Lately, I have been thinking, and I have been thinking about thinking. Fear not, there is no infinite regress nor Münchhausen trilemma, for I am not thinking about thinking about thinking ad infinitum, Rather, I am writing about both thinking and thinking about thinking.
Thinking is an increasingly difficult task in a world where a torrent of invasive stimuli, each tailored for maximum emotional and cognitive addiction, overwhelms one's sensorium. Even under the best of circumstances, cogitation – the focused concentration of an educated intellect – is an all-consuming endeavor. To become one with a set of ideas, to examine them from multiple perspectives, to explore their interrelationships, and to understand their implications, is neither a task for the fainthearted nor for those given to momentary reflection betwixt the churning froth of daily life. To think deeply, to appreciate subtlety, and to understand nuance requires uninterrupted time. By uninterrupted, I mean many contiguous hours, a luxury rarely vouchsafed unsought.
Cognitive psychologists have long studied cognitive load, the total effort used in the working memory. To think deeply about any topic, one must first fill one's memory with the relevant information. Because each of us has a finite working memory, each distraction or interruption consumes a portion of that memory, displacing previously internalized information. We need time to fill our working memories, and the more complex the intellectual endeavor, the larger the cognitive load. To create new insights can require weeks, months, and sometimes years of focused contemplation. To have something worth saying, one must first truly understand, having traced the complete graph of causal chains, the intellectual Feynman diagrams glowing softly in the dark of the still unknown.
Seeking a Metaphor
Despite use of such terms as working memory and interrupts, I am not suggesting humans are biological computers; that lure of ill-advised analogies and metaphors has ensnared too many unwary embracers. However, the analogy is not without relevance, even if only as a cautionary tale. On this, I speak from personal experience.
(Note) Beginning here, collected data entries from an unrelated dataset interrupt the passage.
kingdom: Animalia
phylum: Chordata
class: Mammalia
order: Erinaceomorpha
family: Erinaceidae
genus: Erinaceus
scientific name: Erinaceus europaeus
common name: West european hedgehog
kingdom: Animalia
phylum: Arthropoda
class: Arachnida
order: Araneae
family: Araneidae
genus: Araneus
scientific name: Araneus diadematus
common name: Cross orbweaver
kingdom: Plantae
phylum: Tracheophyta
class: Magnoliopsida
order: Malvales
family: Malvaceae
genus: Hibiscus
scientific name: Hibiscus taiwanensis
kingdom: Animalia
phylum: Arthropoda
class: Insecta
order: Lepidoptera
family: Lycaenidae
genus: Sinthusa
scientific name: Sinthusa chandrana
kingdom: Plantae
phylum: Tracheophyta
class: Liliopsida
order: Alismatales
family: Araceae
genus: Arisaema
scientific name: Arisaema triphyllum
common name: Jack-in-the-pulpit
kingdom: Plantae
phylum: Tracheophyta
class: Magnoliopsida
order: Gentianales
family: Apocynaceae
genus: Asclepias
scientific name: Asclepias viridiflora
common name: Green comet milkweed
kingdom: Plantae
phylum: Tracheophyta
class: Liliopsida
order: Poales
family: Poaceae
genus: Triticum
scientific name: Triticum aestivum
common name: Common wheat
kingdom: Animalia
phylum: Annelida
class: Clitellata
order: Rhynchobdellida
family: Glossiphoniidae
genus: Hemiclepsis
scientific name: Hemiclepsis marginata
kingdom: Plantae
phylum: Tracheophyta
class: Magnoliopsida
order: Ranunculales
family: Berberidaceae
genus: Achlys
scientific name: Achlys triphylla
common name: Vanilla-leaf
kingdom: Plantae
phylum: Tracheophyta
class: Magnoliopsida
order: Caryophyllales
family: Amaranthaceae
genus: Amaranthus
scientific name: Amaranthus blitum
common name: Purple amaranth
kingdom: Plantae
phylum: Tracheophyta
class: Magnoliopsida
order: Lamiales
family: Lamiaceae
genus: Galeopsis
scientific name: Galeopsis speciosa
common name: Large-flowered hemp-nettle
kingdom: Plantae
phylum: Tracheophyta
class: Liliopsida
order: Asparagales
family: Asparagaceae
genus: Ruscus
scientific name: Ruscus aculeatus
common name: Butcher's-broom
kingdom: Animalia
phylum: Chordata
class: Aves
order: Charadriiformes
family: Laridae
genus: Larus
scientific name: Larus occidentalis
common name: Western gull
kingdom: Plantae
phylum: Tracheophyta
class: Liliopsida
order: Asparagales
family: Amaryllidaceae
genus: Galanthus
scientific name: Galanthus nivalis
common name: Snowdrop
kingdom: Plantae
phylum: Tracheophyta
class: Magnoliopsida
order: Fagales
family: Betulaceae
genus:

One morning many years ago, a computer science colleague remarked that I looked tired. I replied that I had slept poorly, consumed by a dream-cum-nightmare. I then elaborated, explaining that I had dreamed I was a hard disk under heavy load, exhausted from seeking in response to random requests. My colleague laughed and then nodded sagely, recognizing my suffering from the consequences of Little's Law, frequent interrupts, and a long work queue. Beyond irretrievably confirming me as a geek, I leave any Freudian interpretation of my dreamy incarnation as an active, though inanimate object as an exercise for the reader, noting only that my nighttime dream embodied my frustration with the day.
Quiet, I Need to Think
We all know the importance of time and reflection; our social commentary and behavior embody it. The phrases "I need some time to think," and "I will work on it tonight when I have quiet time," all capture an intuitive understanding of the need for cognitive loading.
In an age when too much discourse has the enduring substance of cotton candy, the opportunity to speak does not imbue one with the responsibility to do so. Quiet is a virtue with many facets, as the perils of pontificating pundits and instant political and social commentary illustrate. There is undeniable value in reflection before acting or opining, however learned, wise, and experienced one may be. (See Contemplative Reflection and Instantaneous Communication.)
One of the lions of early 20th century business, Thomas Watson, Sr. captured that ethos in IBM's simple motto, "THINK." In that same spirit, the corporate embrace of shared workspaces to stimulate collaboration and, collaterally, to reduce office space requirements, has been tempered by the realization that the increased interaction is not without cost, namely the displacement of critical working memory by office minutiae. The human guinea pigs in these corporate social experiments long ago recognized this intellectual tension, as demonstrated by the proliferation of office headphones to reduce extrinsic stimuli.
Personal Perspectives
For me, thinking deeply, whether creating complex software, writing extended documents, or pondering theorems, requires long hours to internalize relationships and dependencies. I need time to load my working memory, and free my mind from other concerns. Any distraction or interruption consumes precious time to recover, and the recompense for any discontinuity, however brief, can be ten-fold in lost time. Conversely, the rewards of cognitive continuity are emotionally extraordinary; it is an intellectual and emotional bliss sustainable until physiology demandingly intrudes and Morpheus takes me away. When truly engaged, I can work, fully immersed, for ten or more hours without pause.
I am not unique in my love of long form thinking, but all too often, even those who of us who treasure both the experience and its rewards, forget how daily life conspires to prevent it. We fritter time away in inconsequential tasks of no lasting value. Like most things of great worth, long form thinking requires commitment and dedication before its rewards are manifest in insight and in substantive and learned discourse.
Coda
As we grapple with the evolving and uncertain future of the American experiment, the stunning disavowal of fact-based argument, and the seeming repudiation of public higher education as a common good, the criticality of extended thinking – assiduously, diligently, cogently – has never been clearer.
Come now, let us reason together. Learned, shared insight is the true hierophany.